Secara bertahap, beberapa bisnis mulai menerapkan kebijakan untuk menutup toko lebih awal pada hari Sabtu, biasanya sekitar pukul 1 siang, memberi kesempatan kepada pekerja untuk menikmati waktu akhir pekan.
Saint Monday sempat menjadi tradisi yang dilakukan oleh pekerja terampil untuk memperoleh libur tambahan di awal pekan. Mereka yang bekerja kembali Sabtu sore akan mengambil libur pada hari Senin. Meskipun pada awalnya ditentang para pemimpin perusahaan, mereka akhirnya menyerah pada tuntutan buruh. Hal ini terus berlangsung hingga tahun 1870-1880an.

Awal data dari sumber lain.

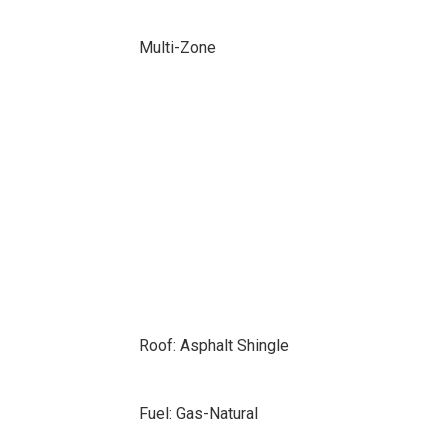
Multi-Zone
Roof: Asphalt Shingle
Fuel: Gas-Natural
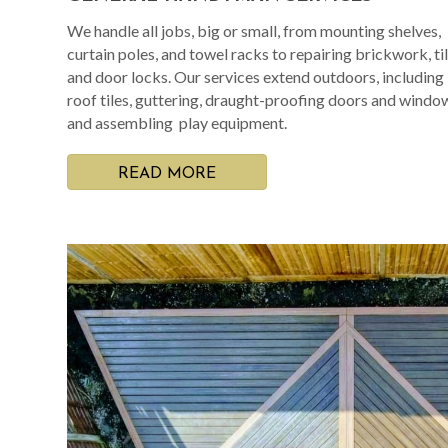
We handle all jobs, big or small, from mounting shelves,
curtain poles, and towel racks to repairing brickwork, til
and door locks. Our services extend outdoors, including
roof tiles, guttering, draught-proofing doors and windo
and assembling play equipment.
READ MORE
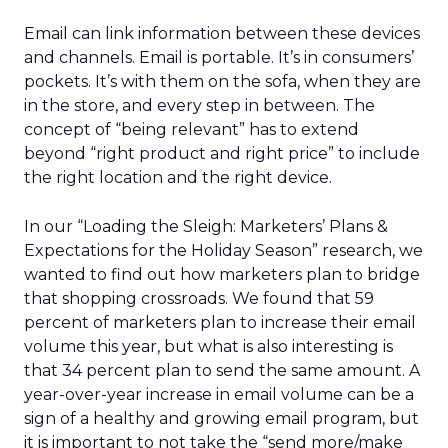
Email can link information between these devices
and channels. Email is portable. It’s in consumers’
pockets. It’s with them on the sofa, when they are
in the store, and every step in between. The
concept of “being relevant” has to extend
beyond “right product and right price” to include
the right location and the right device.
In our “Loading the Sleigh: Marketers’ Plans &
Expectations for the Holiday Season” research, we
wanted to find out how marketers plan to bridge
that shopping crossroads. We found that 59
percent of marketers plan to increase their email
volume this year, but what is also interesting is
that 34 percent plan to send the same amount. A
year-over-year increase in email volume can be a
sign of a healthy and growing email program, but
it is important to not take the “send more/make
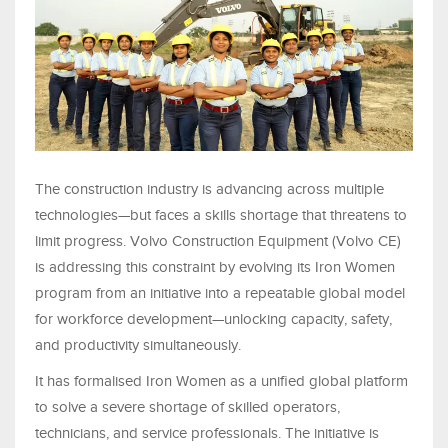
The construction industry is advancing across multiple
technologies—but faces a skills shortage that threatens to
limit progress. Volvo Construction Equipment (Volvo CE)
is addressing this constraint by evolving its Iron Women
program from an initiative into a repeatable global model
for workforce development—unlocking capacity, safety,
and productivity simultaneously.
It has formalised Iron Women as a unified global platform
to solve a severe shortage of skilled operators,
technicians, and service professionals. The initiative is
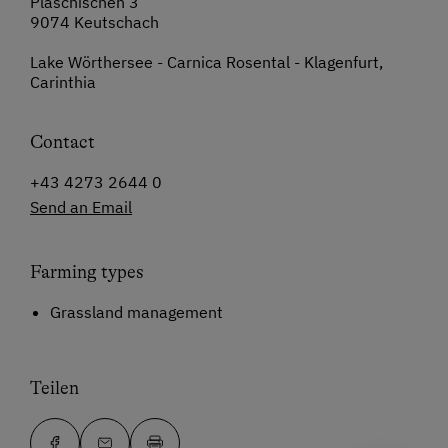
Plaschischen 3
9074 Keutschach
Lake Wörthersee - Carnica Rosental - Klagenfurt,
Carinthia
Contact
+43 4273 2644 0
Send an Email
Farming types
Grassland management
Teilen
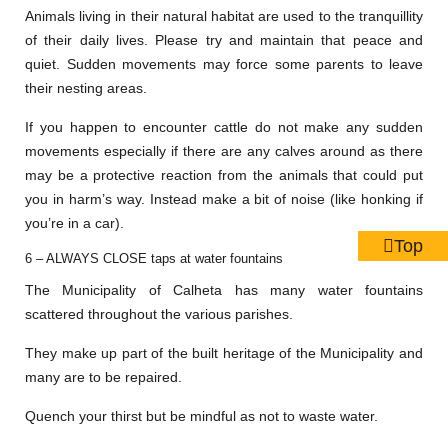
Animals living in their natural habitat are used to the tranquillity
of their daily lives. Please try and maintain that peace and
quiet. Sudden movements may force some parents to leave
their nesting areas.
If you happen to encounter cattle do not make any sudden
movements especially if there are any calves around as there
may be a protective reaction from the animals that could put
you in harm’s way. Instead make a bit of noise (like honking if
you’re in a car).
Top
6 – ALWAYS CLOSE taps at water fountains
The Municipality of Calheta has many water fountains
scattered throughout the various parishes.
They make up part of the built heritage of the Municipality and
many are to be repaired.
Quench your thirst but be mindful as not to waste water.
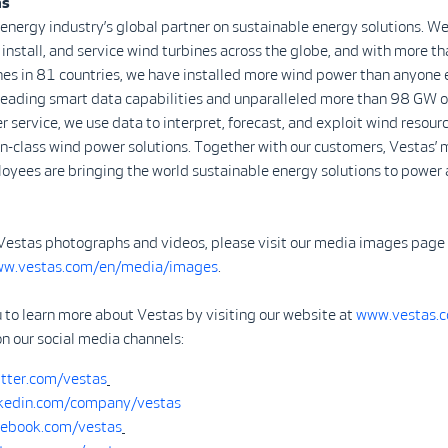
as
 energy industry’s global partner on sustainable energy solutions. We
install, and service wind turbines across the globe, and with more 
nes in 81 countries, we have installed more wind power than anyone 
-leading smart data capabilities and unparalleled more than 98 GW o
r service, we use data to interpret, forecast, and exploit wind resour
in-class wind power solutions. Together with our customers, Vestas’ 
yees are bringing the world sustainable energy solutions to power 
Vestas photographs and videos, please visit our media images page
ww.vestas.com/en/media/images
.
 to learn more about Vestas by visiting our website at
www.vestas.
on our social media channels:
tter.com/vestas
kedin.com/company/vestas
ebook.com/vestas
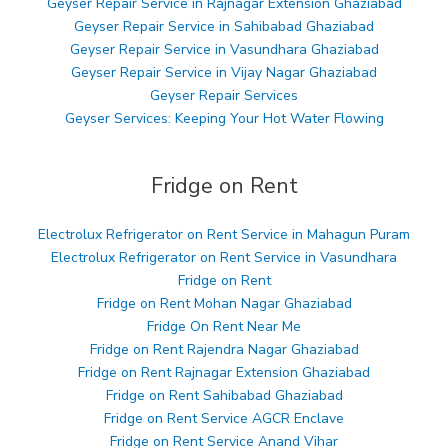
Geyser Repair Service in Rajnagar Extension Ghaziabad
Geyser Repair Service in Sahibabad Ghaziabad
Geyser Repair Service in Vasundhara Ghaziabad
Geyser Repair Service in Vijay Nagar Ghaziabad
Geyser Repair Services
Geyser Services: Keeping Your Hot Water Flowing
Fridge on Rent
Electrolux Refrigerator on Rent Service in Mahagun Puram
Electrolux Refrigerator on Rent Service in Vasundhara
Fridge on Rent
Fridge on Rent Mohan Nagar Ghaziabad
Fridge On Rent Near Me
Fridge on Rent Rajendra Nagar Ghaziabad
Fridge on Rent Rajnagar Extension Ghaziabad
Fridge on Rent Sahibabad Ghaziabad
Fridge on Rent Service AGCR Enclave
Fridge on Rent Service Anand Vihar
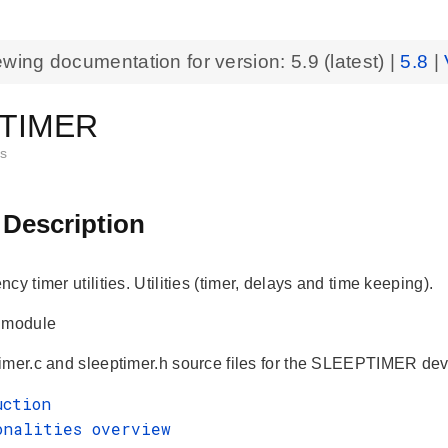
ewing documentation for version:
5.9
(latest) |
5.8
|
TIMER
es
 Description
cy timer utilities. Utilities (timer, delays and time keeping).
r module
mer.c and sleeptimer.h source files for the SLEEPTIMER device
uction
onalities overview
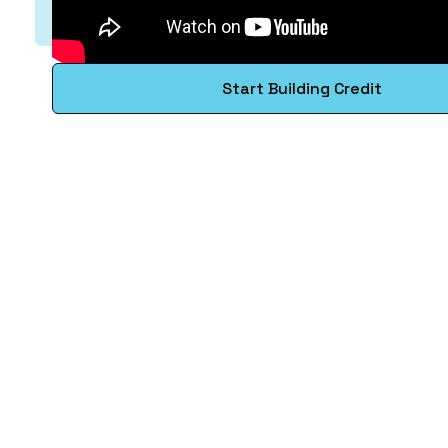
Start Building Credit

Gerakan ini didukung oleh berbagai pihak, termasuk serikat pekerja, tokoh agama, dan beberapa pengusaha. Banyak pemimpin agama berpendapat bahwa waktu libur yang lebih baik akan meningkatkan kehadiran di gereja dan membantu dalam pembinaan moral masyarakat. Mereka mendorong pekerja memiliki waktu untuk mengisi spiritual yang lebih baik.
Pada 1 Mei 1886, ribuan pekerja di Chicago mengadakan demonstrasi untuk menuntut pengurangan jam kerja menjadi delapan jam. Demonstrasi berlanjut hingga terjadi ledakan bom di Haymarket Square, menyebabkan kematian dan ketegangan antara buruh dan polisi.

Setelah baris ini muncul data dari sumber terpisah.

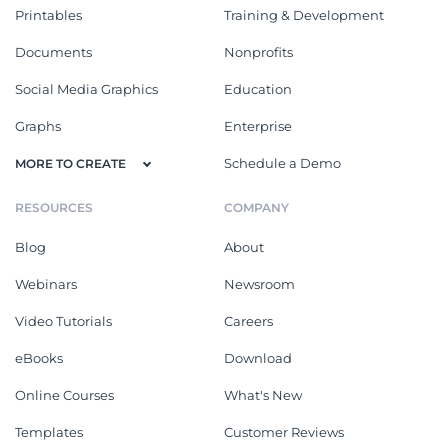
Printables
Training & Development
Documents
Nonprofits
Social Media Graphics
Education
Graphs
Enterprise
Schedule a Demo
MORE TO CREATE
RESOURCES
COMPANY
Blog
About
Webinars
Newsroom
Video Tutorials
Careers
eBooks
Download
Online Courses
What's New
Templates
Customer Reviews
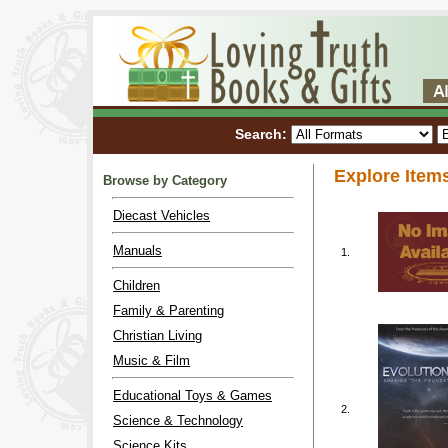
Search:
Explore Item
Browse by Category
Diecast Vehicles
Manuals
1.
Children
Family & Parenting
Christian Living
Music & Film
Educational Toys & Games
2.
Science & Technology
Science Kits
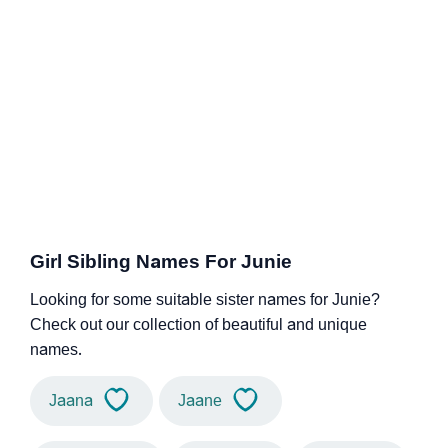
Girl Sibling Names For Junie
Looking for some suitable sister names for Junie?
Check out our collection of beautiful and unique
names.
Jaana
Jaane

Setelah peristiwa tersebut, pada tahun 1889, Kongres Sosialis Dunia di Paris menetapkan resolusi Hari Buruh setiap tanggal 1 Mei yang kemudian dikenal dengan May Day, mulai diperingati setahun kemudian.
Seiring waktu, gagasan tentang "akhir pekan" mulai mendapatkan momentum. Pada awal abad ke-20, banyak perusahaan di negara-negara maju mulai menerapkan libur penuh pada hari Sabtu dan Minggu.
Faktor ini juga dipengaruhi oleh perubahan budaya, termasuk meningkatnya popularitas kegiatan rekreasi dan olahraga yang biasanya dilakukan pada akhir pekan, seperti sepak bola dan rugbi. Selain itu, libur dua hari memberikan dorongan bagi sektor ekonomi lain seperti pariwisata dan hiburan.
Negara-negara mulai menerapkan undang-undang ketenagakerjaan yang mengatur jam kerja dan hari libur. Akhirnya, kombinasi dari perjuangan buruh, kesadaran sosial, dan kesadaran akan pentingnya keseimbangan antara kehidupan kerja dan pribadi membawa kita ke masa di mana Sabtu dan Minggu diakui sebagai waktu untuk berleha-leha.
Di Indonesia, konsep akhir pekan dengan libur Sabtu-Minggu mulai diterapkan setelah pengaruh sistem kerja Barat masuk ke dalam struktur pemerintahan dan perusahaan.
Hingga kini, pola lima hari kerja dengan dua hari libur telah menjadi standar di banyak tempat, meskipun masih ada sektor tertentu yang tetap bekerja selama enam hari dalam seminggu.
Bukan Sekadar Waktu Istirahat
Pada Mei 2024 lalu, Qu Jing, bos Baidu, sebuah perusahaan mesin pencari asal Cina, menghadapi reaksi keras karena mempromosikan budaya kerja keras lewat sebuah video yang menunjukkan kurangnya perhatian terhadap kesejahteraan stafnya.
Dalam video tersebut, ia menuntut ketersediaan 24/7, dan mengancam mereka yang mempertanyakan gaya manajemennya.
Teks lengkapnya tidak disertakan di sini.